El alguacil casi al momento cayó de bruces, después de que uno de los detenidos lograse hacerle la zancadilla con sus tobillos encadenados. Bosch no se detuvo. Saltó por encima de la espalda del alguacil y continuó dirigiéndose hacia la parte trasera del furgón. Todos los detenidos tenían la atención puesta en la parte derecha, donde Clayton Pell estaba de pie y agachado sobre el asiento que tenía delante. Había ceñido una cadena al cuello de Chilton Hardy y estaba estrangulándolo por la espalda. Hardy tenía el rostro violáceo y los ojos fuera de las órbitas. Con las manos sujetas con grilletes a la espalda, no podía hacer nada por defenderse.
—¡Pell! —gritó Bosch—. ¡Suéltalo!
Su grito apenas resonó entre el coro de detenidos que exhortaban a Pell a hacer justamente lo contrario. Bosch dio dos pasos más y se abalanzó contra Pell, apartándolo de Hardy, pero sin conseguirlo del todo. Bosch advirtió que Pell estaba amarrado a la cadena que ceñía el cuello de Hardy. Se trataba de la cadena que Pell en principio debería llevar en torno a la cintura.
Bosch trató de aferrar la cadena, mientras gritaba a Pell que la soltara de una vez. El alguacil ya se había recobrado de la caída, pero no podía desprenderse de la escopeta, por lo que no servía de ayuda. Chu pasó corriendo por su lado e intentó agarrar la cadena que apretaba la garganta de Hardy.
—¡No, mejor agárrale la mano! —gritó Bosch.
Chu aferró una de las manos de Pell, Bosch hizo otro tanto, y entre los dos pronto lograron reducir al hombre. Bosch desligó la cadena del cuello de Hardy, que se desplomó de bruces y fue a estrellar el rostro contra el respaldo del asiento de enfrente. Su cuerpo terminó por caer al pasillo, junto a los pies de Chu.
—¡Déjenlo morir! —chilló Pell—. ¡El hijo de puta merece morir!
Bosch devolvió a Pell a su asiento de un empujón y se abalanzó sobre él.
—¡Mira que eres estúpido, Clayton! —espetó—. Van a volver a encerrarte por esto.
—Me da igual. Fuera de la cárcel no tengo nada.

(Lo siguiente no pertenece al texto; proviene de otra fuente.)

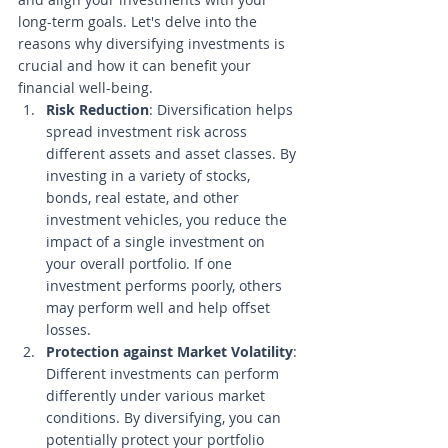
long-term goals. Let's delve into the 
reasons why diversifying investments is 
crucial and how it can benefit your 
financial well-being. 
Risk Reduction
: Diversification helps 
spread investment risk across 
different assets and asset classes. By 
investing in a variety of stocks, 
bonds, real estate, and other 
investment vehicles, you reduce the 
impact of a single investment on 
your overall portfolio. If one 
investment performs poorly, others 
may perform well and help offset 
losses.
Protection against Market Volatility
: 
Different investments can perform 
differently under various market 
conditions. By diversifying, you can 
potentially protect your portfolio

Su cuerpo se estremeció con brusquedad, como si las fuerzas lo hubieran abandonado. Rompió a llorar y a gemir:
—Quiero verlo muerto… Quiero verlo muerto…
Bosch se giró hacia el pasillo. Chu y el alguacil estaban asistiendo a Hardy. O bien había perdido el conocimiento o bien estaba muerto, razón por la que el alguacil en ese momento llevó la mano a su cuello para comprobar las pulsaciones. Con la cabeza gacha, Chu tenía la oreja junto a la boca de Hardy.
—¡Que traigan una ambulancia! —gritó el alguacil al conductor—. ¡Rápido! No le encuentro el pulso.
—¡Ya está en camino! —respondió el conductor.
La noticia de la falta de pulsaciones ocasionó que los demás detenidos prorrumpieran en vítores en el interior del furgón. Empezaron a agitar las cadenas en el aire y a patalear contra el suelo. Bosch no tenía claro si sabían quién era Hardy o si se trataba de simple sed de sangre.
Bosch de pronto oyó unas toses. Dirigió la mirada al suelo y vio que Hardy estaba volviendo en sí. Seguía teniendo los ojos vidriosos y el rostro violentamente enrojecido. Pero su mirada se fijó un instante en Bosch, hasta que el hombro del alguacil se interpuso entre el uno y el otro.
—Muy bien, parece que no se nos muere —informó el alguacil—. Vuelve a respirar.
Sus palabras fueron acogidas con feroces abucheos por los detenidos. Pell soltó un aullido grave y prolongado. Su cuerpo entero se debatía bajo el de Bosch. El aullido parecía resumir una existencia marcada por la angustia y la desesperación.